Morristown Hamblen High School – East
MRSA Information Sheet
What is MRSA?
· Methicillin-Resistant Staphylococcus Aureus.
· MRSA is a type of infection caused by Staphylococcus aureus (Staph).
· Some strains of Staph are resistant to antibiotics used to treat the infections such as methicillin and thus are called Methicillin-Resistant Staph aureus.
· MRSA used to infect people who had chronic illnesses, but now it is becoming more common in healthy people.
· The first reported case of MRSA was in 1968.
· The disease was confined to hospitals and nursing homes for many years.
· The first published report of a case in athletics was in 1998.
How is MRSA spread?
· “Colonization means that the organism is present in or on the body but is not causing illness.”
· In some settings like prisons, the cases of MRSA have been as high as 55-80%.
· One study found that in community settings cases have been lower with colonization rates of 0.3-2.8% and skin and soft tissue infection rates were up to 12%.
· Athletic facilities, which are warm and humid, provide the ideal environment for bacteria to thrive.
· Athletes become more vulnerable as their immune system temporarily lowers after a hard workout
MRSA Infections
· Infections caused by Staph or MRSA are usually mild, are limited to the surface of the skin, and can be properly treated with good hygiene and antibiotics.
· If the infection is left untreated or is not recognized early it can be hard to treat and could progress into a life-threatening blood or bone infection.
· It could also lead to pneumonia and surgical wound infections.
· The most common form of MRSA is skin infections such as abscesses and boils.
· The area that is infected starts out as a small bump like a pimple or spider bite and becomes redder and can begin to drain pus.
· The infection occurs in areas like the armpits, groin, neck, and butt because Staph colonizes and thrives here.
· A few months after the skin infection, fever, muscular pain, and/or fatigue can occur.
· Some studies found that over 50% of all skin infections seen by doctors in some parts of the United States are MRSA infections.
How is MRSA diagnosed?
· MRSA is difficult to identify, easily misdiagnosed, and not always seen as a major threat.
· Frequently, MRSA is initially diagnosed as a spider bite.
· MRSA is diagnosed by taking a sample of the infection and allowing it to grow.

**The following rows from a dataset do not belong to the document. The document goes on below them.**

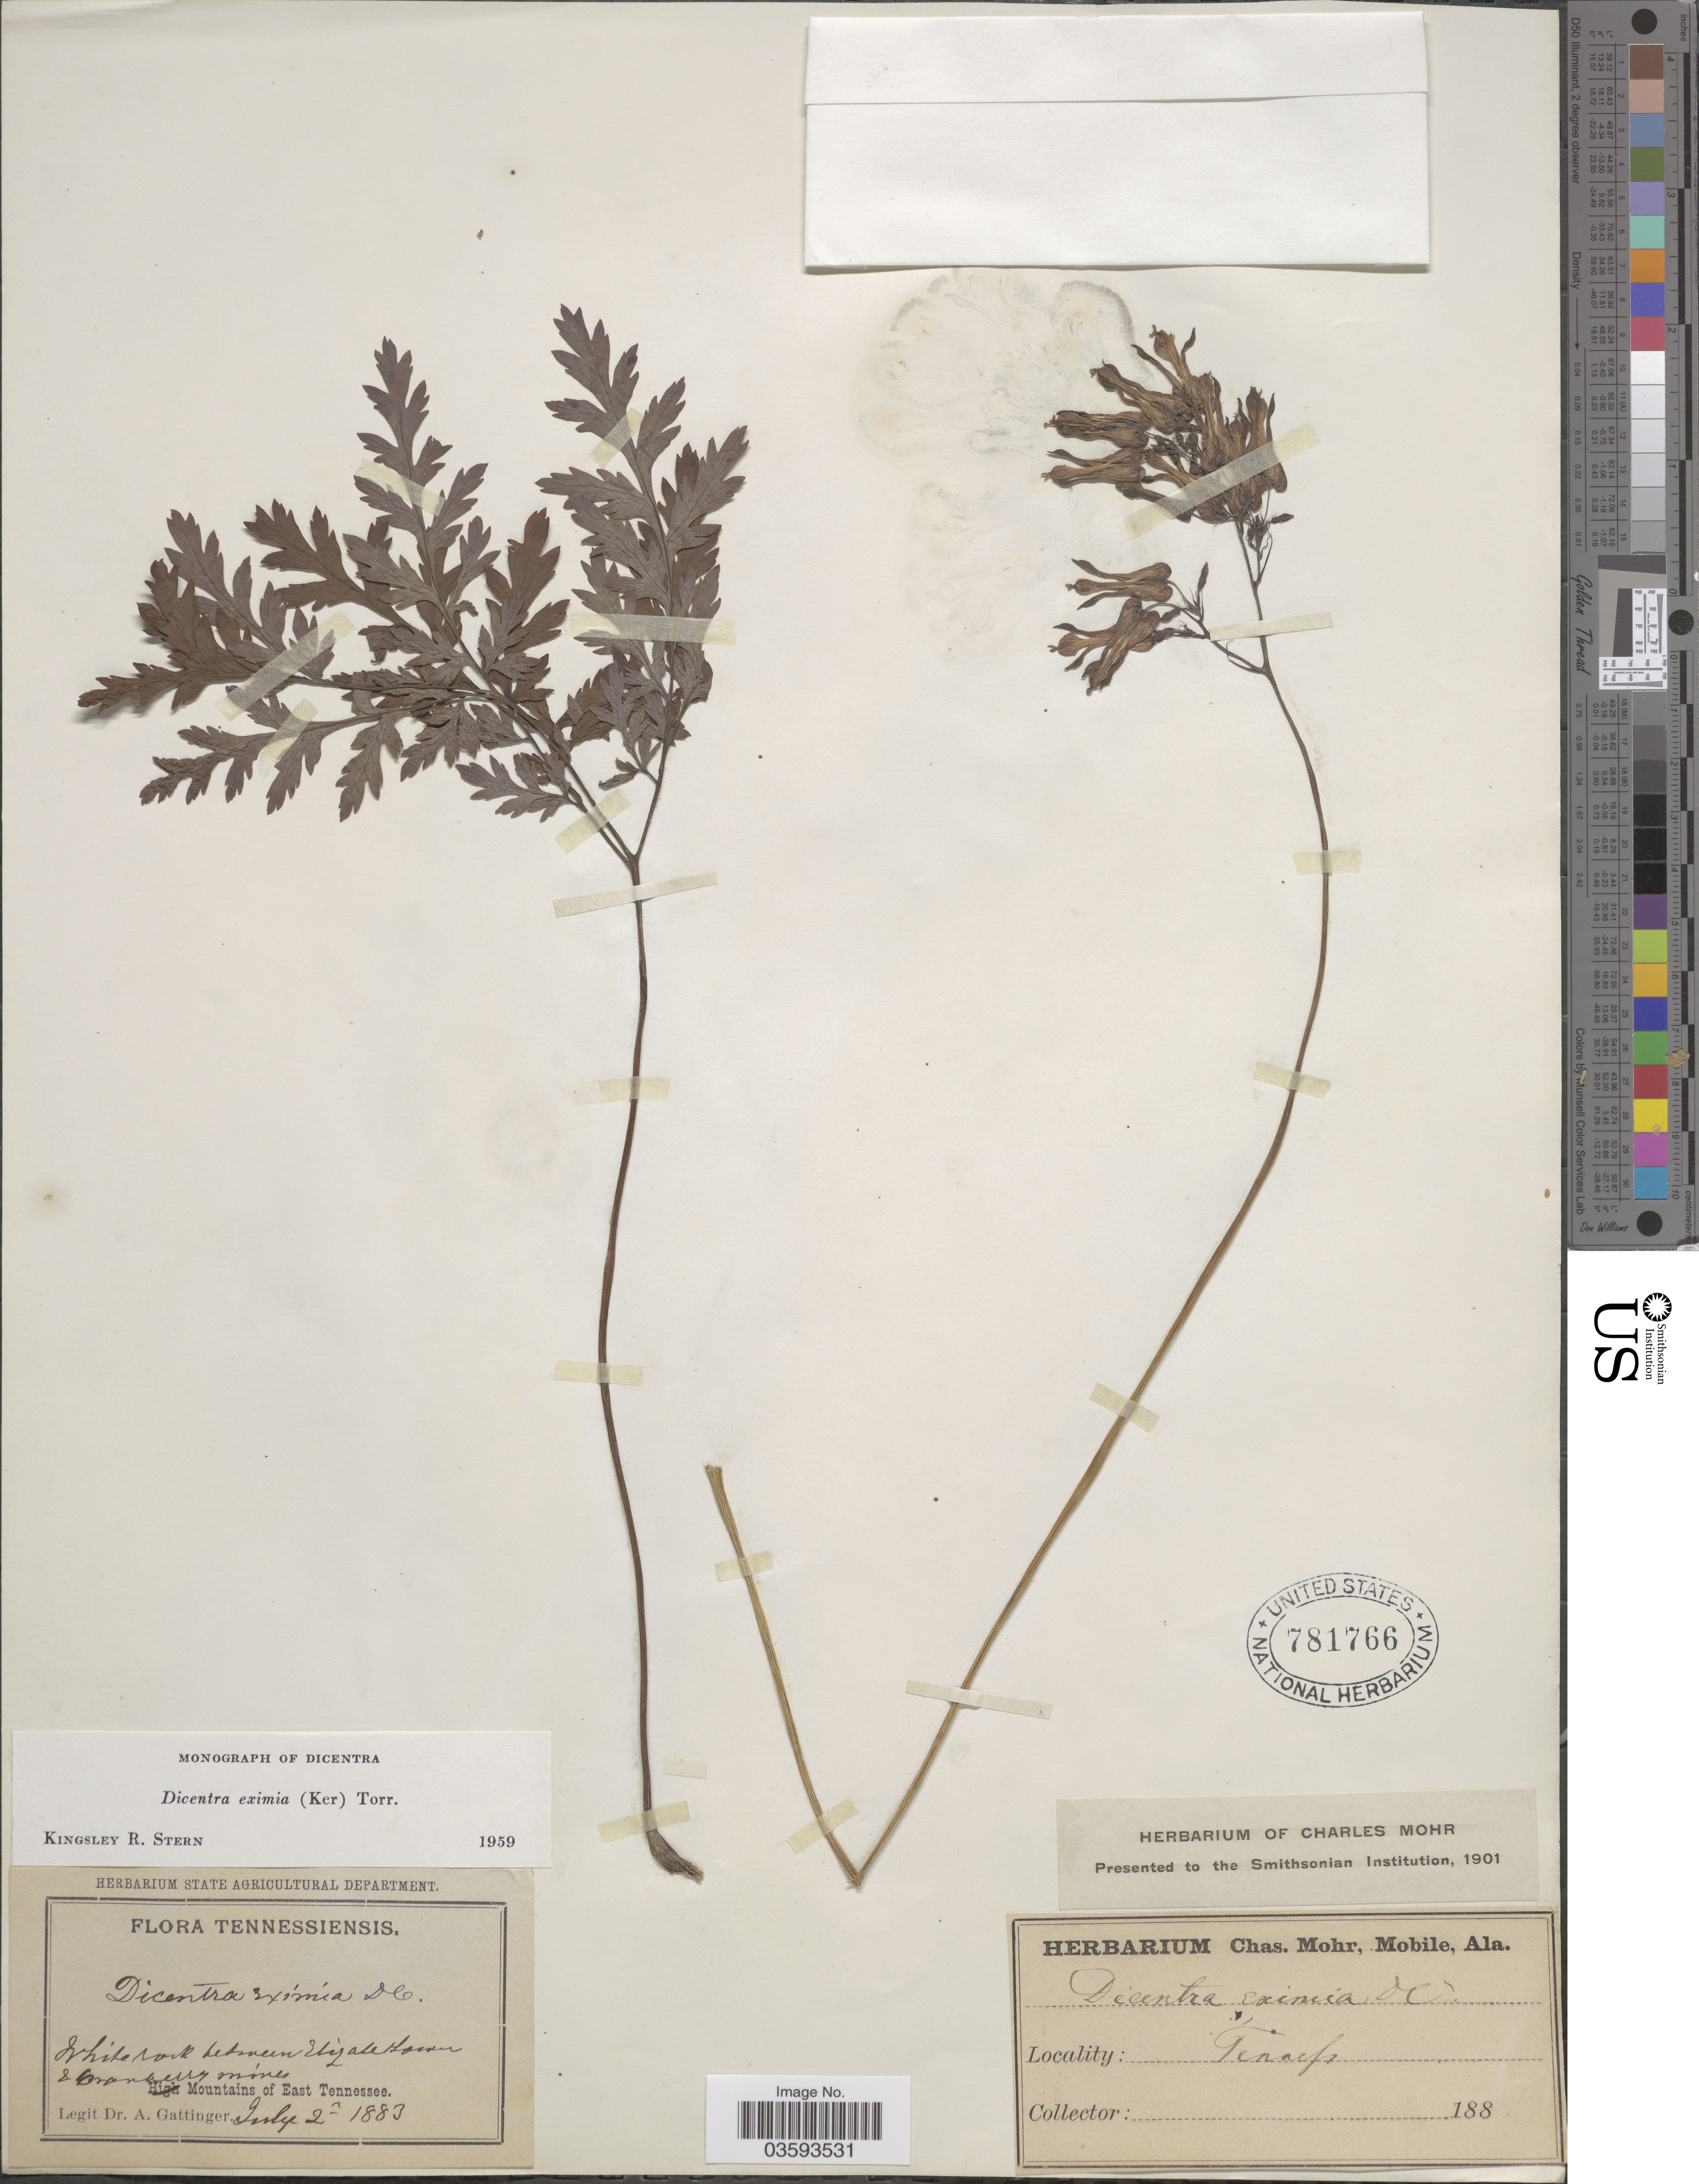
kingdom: Plantae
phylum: Tracheophyta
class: Magnoliopsida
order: Ranunculales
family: Papaveraceae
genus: Dicentra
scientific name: Dicentra eximia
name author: (Ker Gawl.) Torr.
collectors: A. Gattinger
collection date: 1883-07-02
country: United States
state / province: Tennessee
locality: Tennessiensis. White rock between Elizabethtown & Cranberry Mines. Mountains of East Tennessee.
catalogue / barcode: US 781766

· After the Staph has grown, a variety of antibiotics are tested to see if they will treat the infection.
Treatment for MRSA
· Vancomycin is the recommended treatment for severe MRSA and is used only intravenously because the oral form does not absorb from the gastrointestinal tract.
· Linezolid (Zyvox) has bacteriostatic activity against Staph and is used to treat skin and soft-tissue infections.
· Draining the abscesses is often sufficient treatment for local skin MRSA infections.
· People colonized with MRSA may use a special antibiotic called mupirocin on their skin, which is called Bactroban or inside their nose, called Bactroban nasal.
· This antibiotic helps to eliminate the MRSA and reduces the risk of the bacteria spreading either to other sites on the body or to other people.
· However, some strains of MRSA are resistant to mupirocin.
Prevention and Management of Community-Associated MRSA(CA-MRSA)
· Keep hands clean by washing thoroughly with soap and warm water or using an alcohol-based hand sanitizer routinely.
· Encourage immediate showering following activity.
· Avoid whirlpools or common tubs when an athlete has open wounds, scrapes, or scratches.
· Avoid sharing of towels, razors, or daily athletic gear.
· Properly wash athletic gear and towels after each use.
· Utilize disposable towels during all athletic events.
· Maintain clean facilities and equipment.
· Refer to appropriate healthcare personnel all active skin lesions and lesions that do not respond to initial therapy.
· Administer or seek proper first aid.
· Encourage healthcare personnel to seek bacterial cultures to establish a diagnosis.
· Care for and cover skin lesions appropriately before participation.